"Nimm kein Taxi, ruf’ lieber den Papa an"

TRIER. Weil er eine junge Frau während der Fahrt mehrfach begrapscht hat, hat das Trierer Amtsgericht gestern einen 46-jährigen Taxiunternehmer zu einer 14-monatigen Bewährungsstrafe verurteilt. Der Trierer hatte die Tat bis zuletzt bestritten.

Amtsrichter Helmut Reusch ist keiner, der gerne um den heißen Brei herum redet. Wo sich der ein oder andere Kollege in juristischen Fachtermini verlieren mag, wenn er ein Urteil begründet, spricht Richter Reusch lieber Klartext. Seine Ausführungen verstehen nicht nur die Juristen im Saal, sondern auch das Publikum. Das ist am zweiten Prozesstag gegen einen wegen sexueller Nötigung angeklagten Trierer Taxifahrer zahlreich vertreten. Weil viele Kollegen des Angeklagten darunter sind, könnte man fast den Eindruck gewinnen, ein Taxi sei an diesem Morgen unmöglich zu bekommen."In dubio pro reo – im Zweifel für den Angeklagten", hat Verteidiger Sven Collet kurz vor der Sitzungsunterbrechung gesagt und einen Freispruch für seinen Mandanten gefordert. Begründung: Es gebe erhebliche Zweifel an der Glaubwürdigkeit der Nebenklägerin.

Die Nebenklägerin ist 22 Jahre alt und hat die Ermittlungen erst ins Rollen gebracht, nachdem sie im Oktober 2005 bei der frühmorgendlichen Heimfahrt von einer Diskothek mehrmals von dem Taxifahrer begrapscht worden war. Nicht der erste Vorfall dieser Art, wie sich später herausstellt. Auch zwei weitere Frauen berichten am ersten Prozesstag von teils länger zurückliegenden Übergriffen des Taxi- fahrers.

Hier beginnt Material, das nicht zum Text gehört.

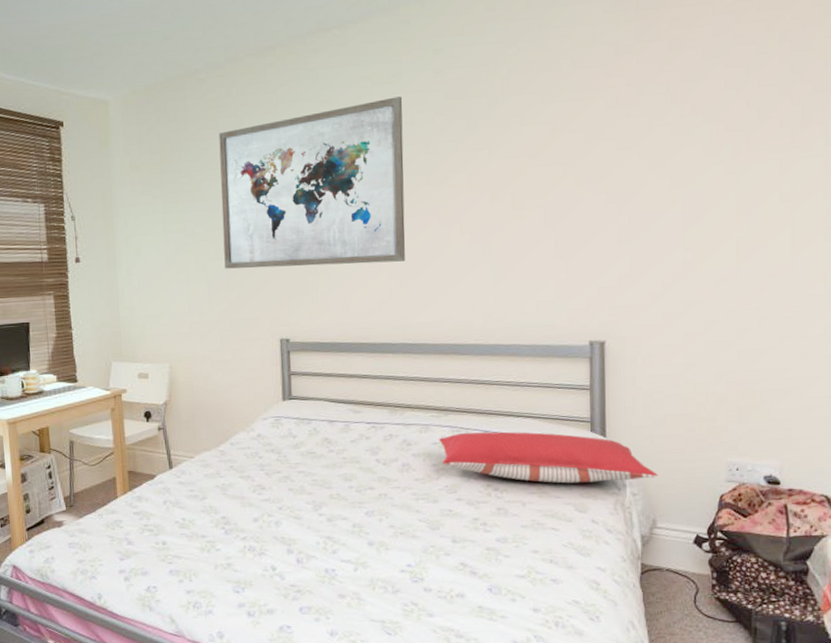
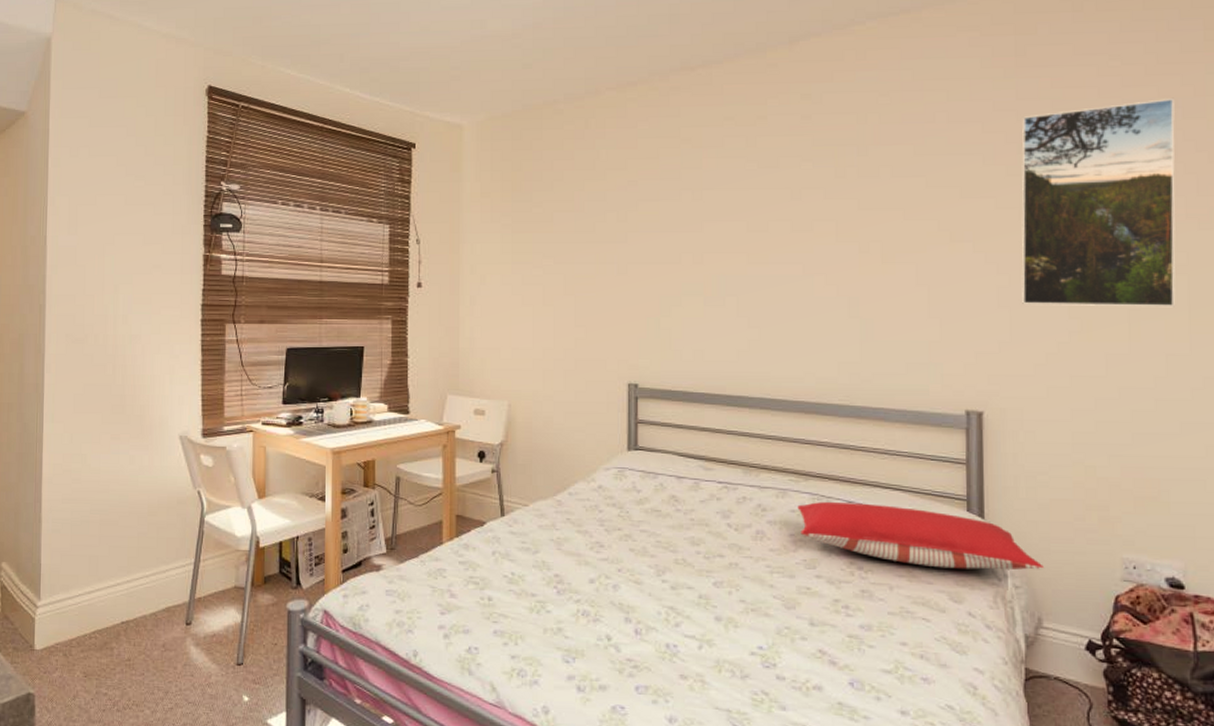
wall art: present [218,96,406,269] -> none [573,139,767,310]
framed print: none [640,31,784,239] -> present [1022,97,1176,307]

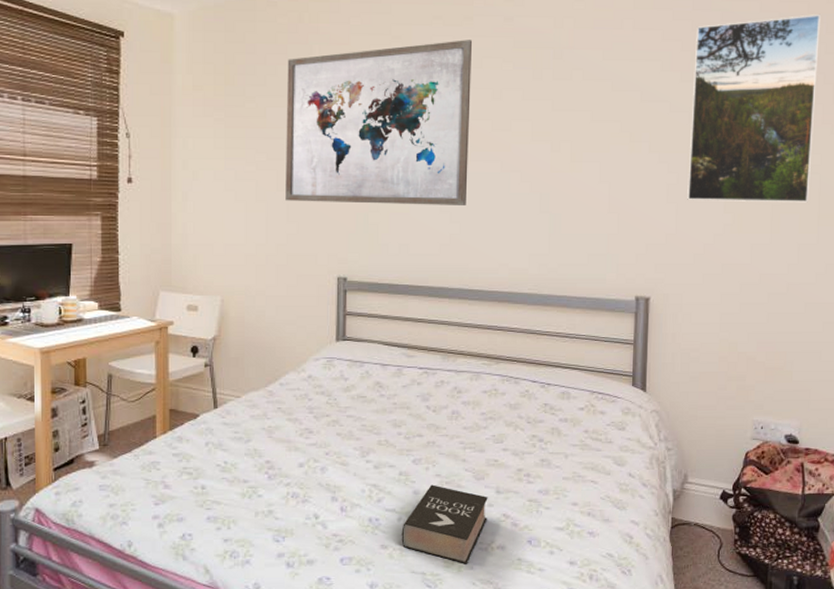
wall art: none [573,139,767,310] -> present [285,40,472,205]
book: none [702,611,801,704] -> present [401,484,488,564]
pillow: present [797,502,1044,571] -> none [489,382,691,437]

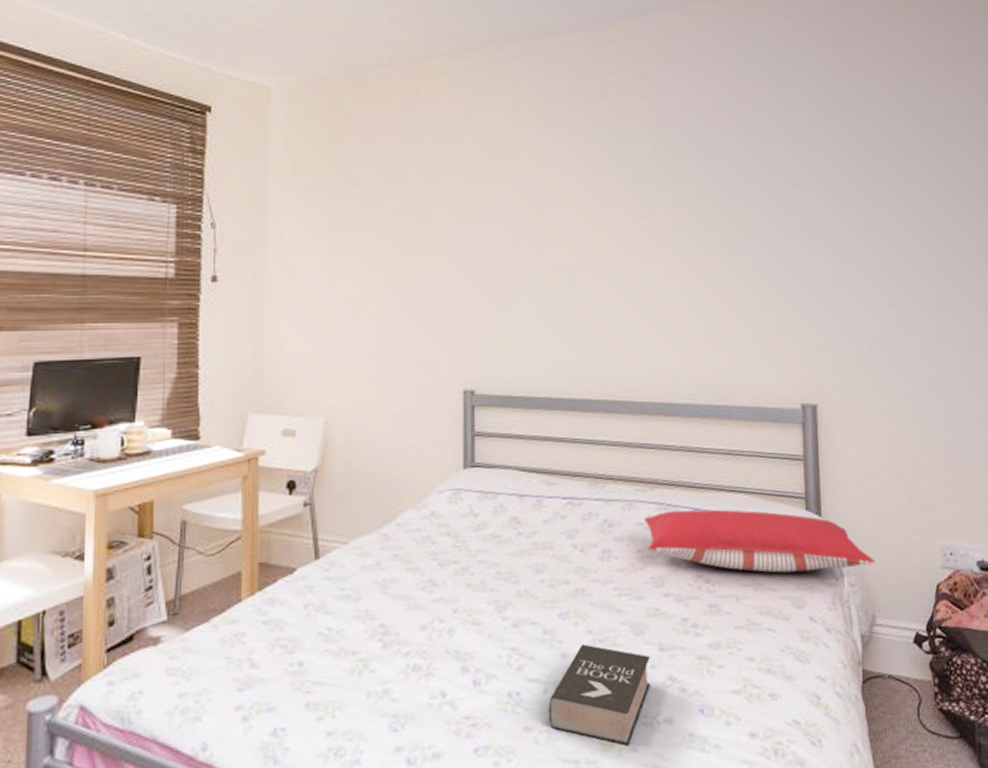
wall art: present [285,40,472,205] -> none [401,118,609,304]
pillow: none [489,382,691,437] -> present [644,509,875,573]
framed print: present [687,14,821,203] -> none [842,94,974,295]

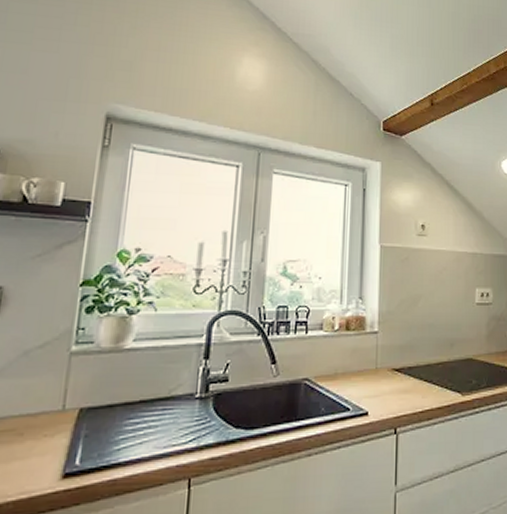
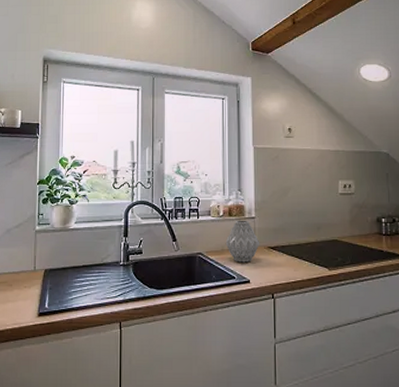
vase: none [339,335,383,390] -> present [225,220,260,263]

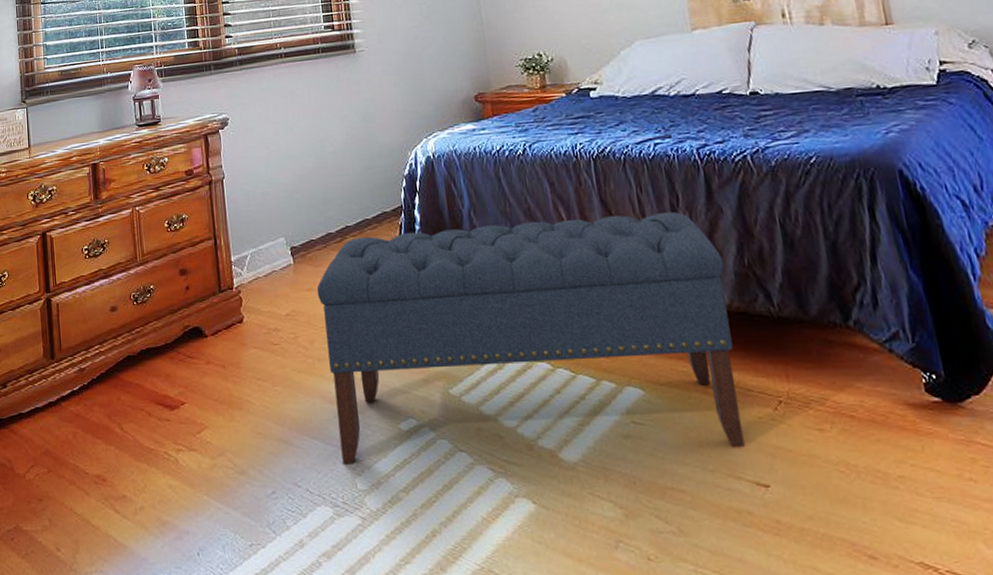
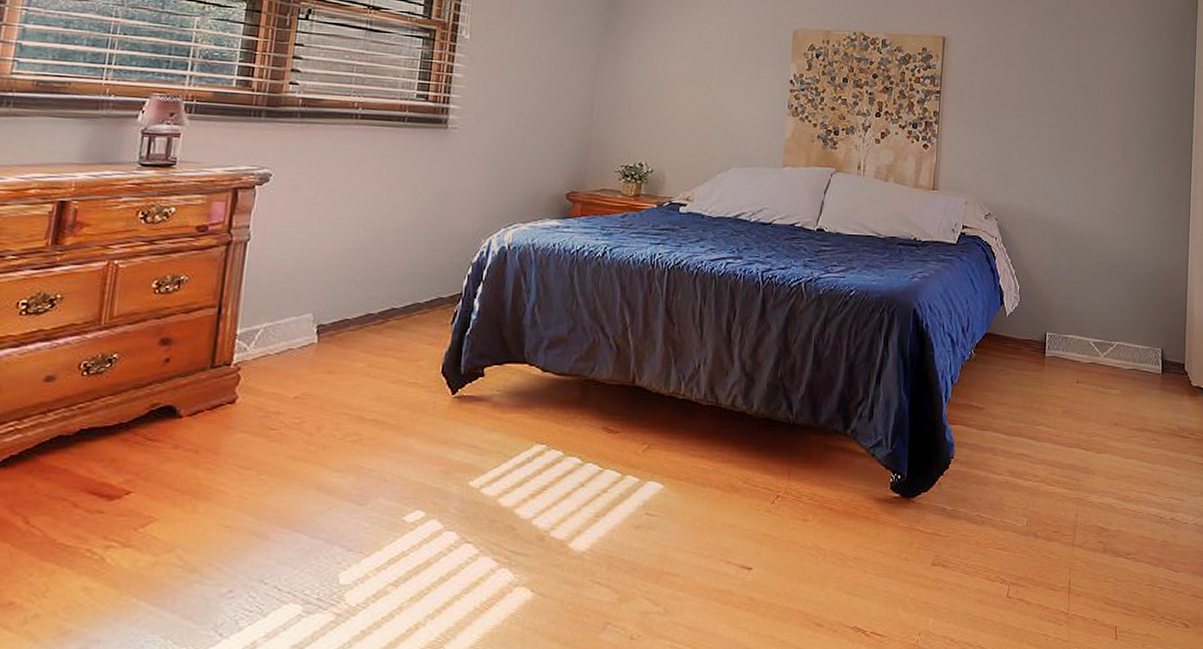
bench: present [316,212,745,464] -> none [327,321,761,559]

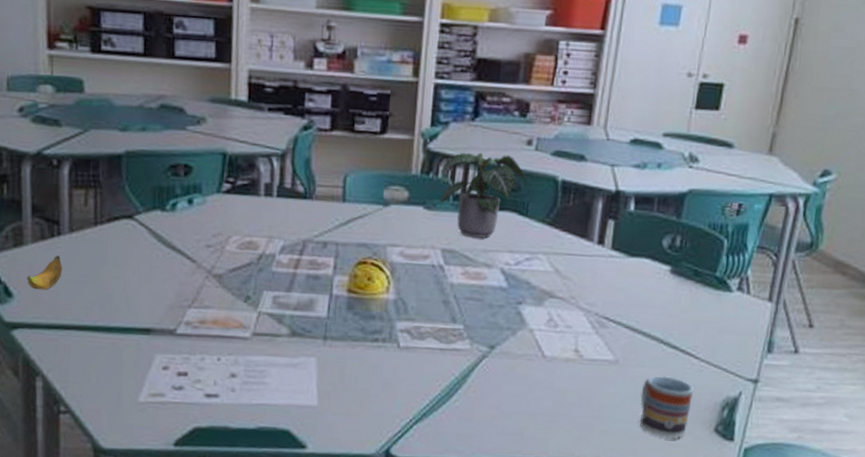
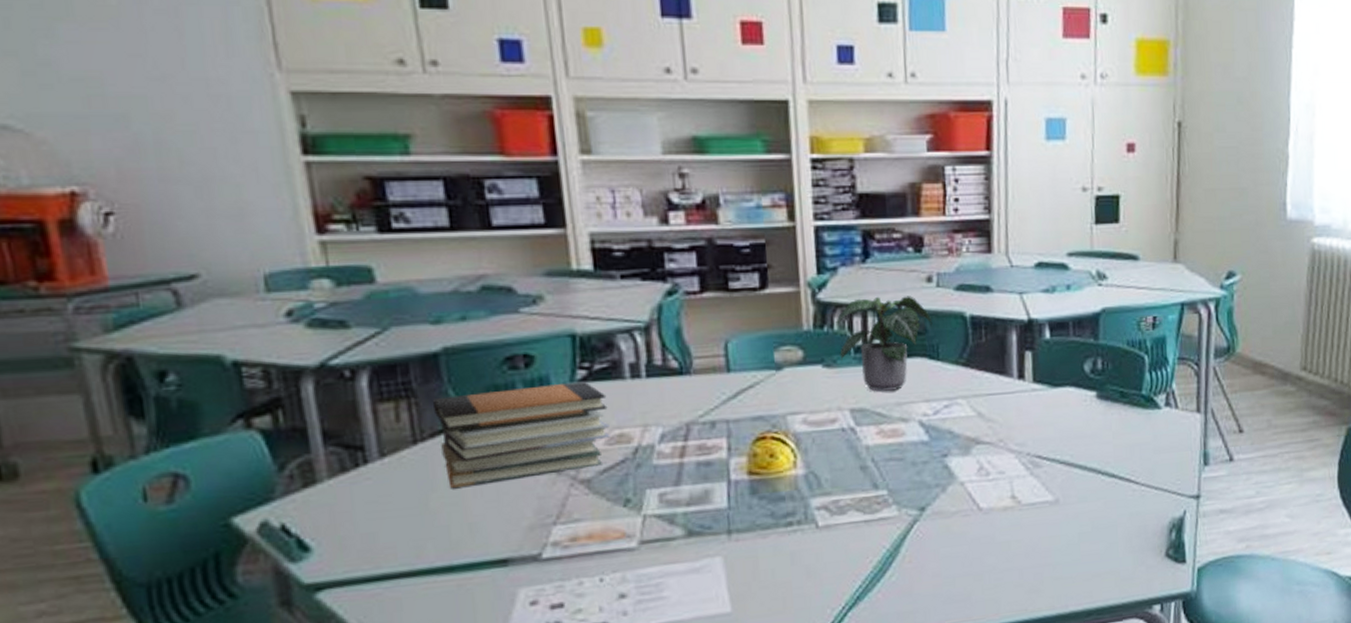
banana: present [27,256,63,290] -> none [327,489,377,537]
book stack: none [112,191,244,266] -> present [432,381,610,488]
cup: present [639,375,694,439] -> none [1086,507,1139,573]

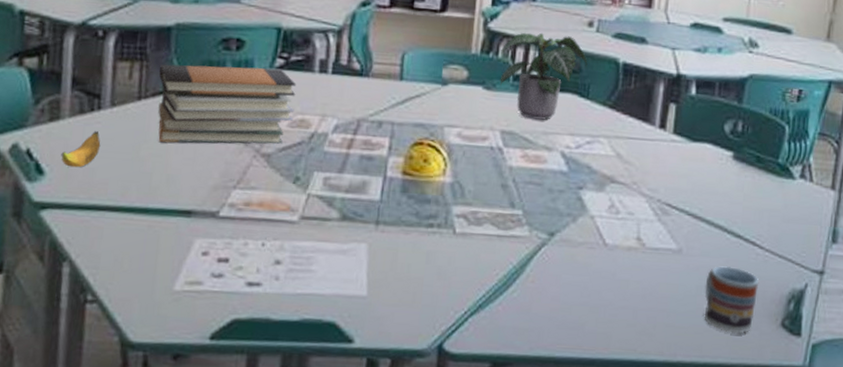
banana: none [327,489,377,537] -> present [61,131,101,168]
cup: none [1086,507,1139,573] -> present [704,265,759,334]

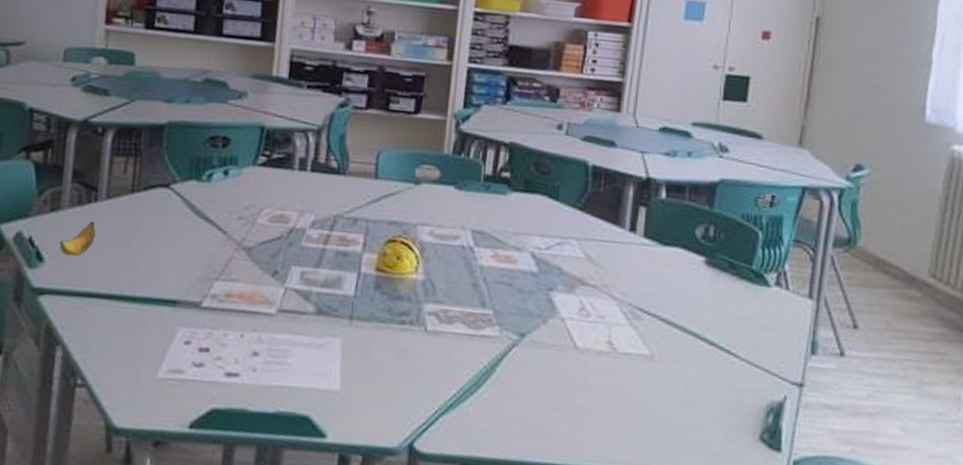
book stack: present [158,64,297,144] -> none [148,160,277,238]
potted plant: present [499,32,588,120] -> none [471,134,557,221]
cup: present [704,265,759,334] -> none [678,374,736,446]

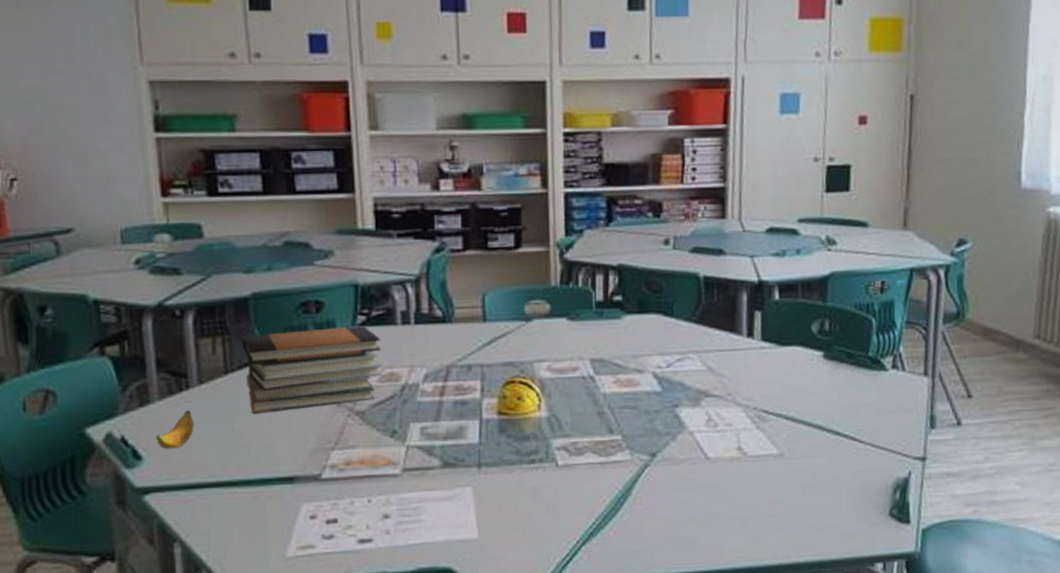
book stack: none [148,160,277,238] -> present [241,325,382,413]

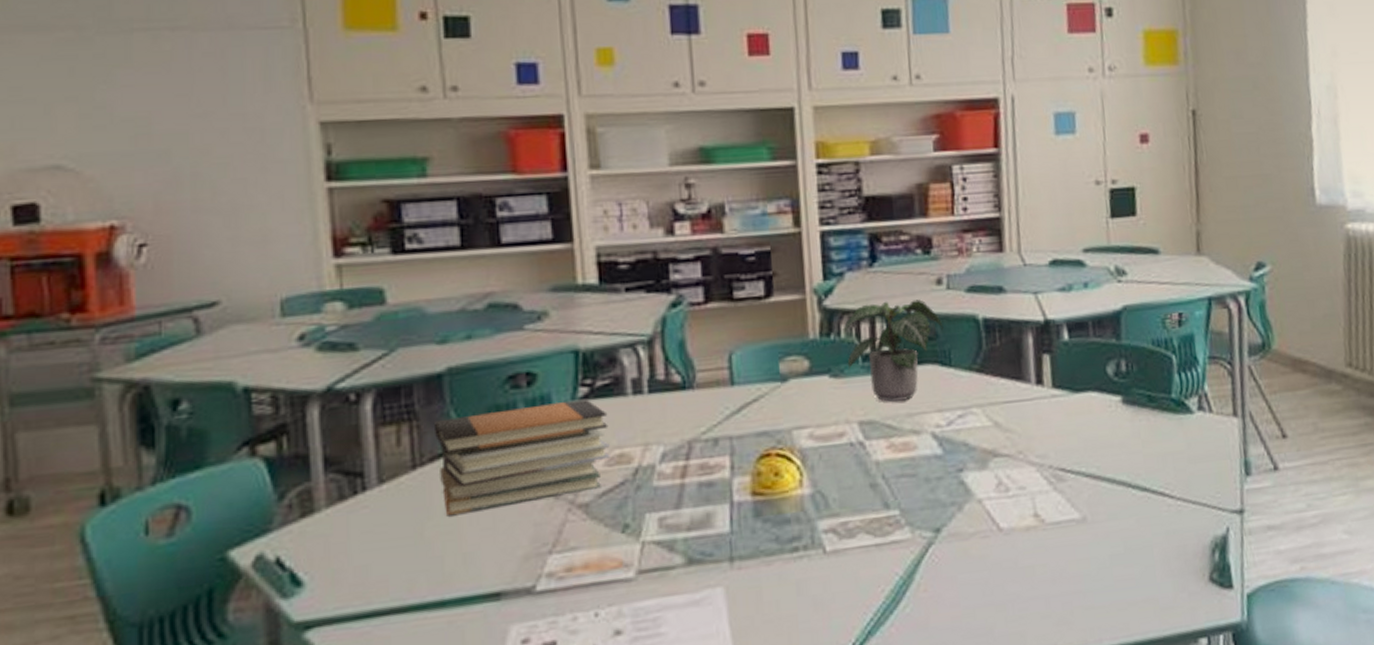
banana: present [156,410,194,449] -> none [322,518,372,570]
potted plant: none [580,257,668,344] -> present [843,299,944,402]

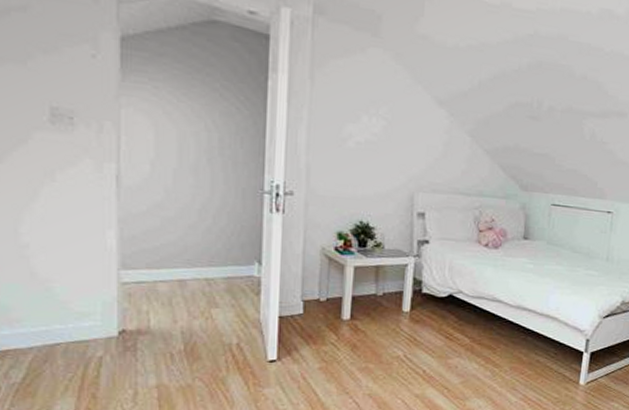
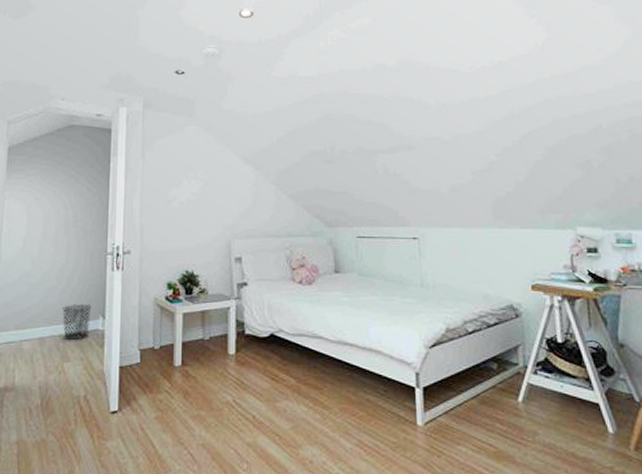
waste bin: none [208,246,245,285] -> present [62,304,92,340]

Der 46-Jährige allerdings streitet alles ab, sieht sich als Opfer einer Verleumdungskampagne: "Ich habe das nicht gemacht. Und ich weiß nicht, warum ich hier sitze. Warum soll hier mit aller Gewalt meine Existenz ruiniert werden?"

Der Vorsitzende Richter greift in seiner Urteilsbegründung den Ball auf, den ihm der Verteidiger kurz zuvor zugeworfen hat. ",In dubio pro reo' gilt nur, wenn das Gericht Zweifel hat", sagt Helmut Reusch, "und genau das ist hier nicht der Fall: Wir haben überhaupt keine Zweifel, dass die junge Frau die Wahrheit gesagt hat." Und: "Das war kein Einzelfall, das war eine Masche." Besonders schlimm sei, dass die Übergriffe von einem Taxifahrer ausgegangen seien. Reusch: "Taxi, da denkt doch jeder, da bin ich sicher." Statt dessen würde wohl manche Mutter ihrer Tochter künftig raten: "Komm’ nicht mit dem Taxi heim, ruf’ lieber den Papi an." Der Angeklagte habe mit seinem Verhalten daher dem Ruf einer ganzen Branche geschadet. Deren Vertreter seien freilich nicht ganz unschuldig, meint der Richter. "Wenn’s allenthalben bekannt war, dass der Angeklagte grapscht: Warum hat man ihn dann nicht früher aus der Taxigenossenschaft ausgeschlossen", fragt Helmut Reusch in den Gerichtssaal. Die "Antwort": betretenes Schweigen. Ähnlich scharfes Geschütz fährt auch Nebenklage-Vertreterin Katrin Munsch auf: "In der Taxizentrale wusste man das und hat es in Kauf genommen", behauptet die Rechtsanwältin.

Neben der 14-monatigen Bewährungsstrafe machte das Gericht dem Taxifahrer die Auflage, in den nächsten Jahren keine weiblichen Fahrgäste mehr zu befördern. In die Verlegenheit kommt der 46-Jährige womöglich gar nicht erst, weil ihm die Stadt die Konzession entziehen dürfte.

Verteidiger Sven Collet kündigte an, gegen das Urteil in Berufung zu gehen.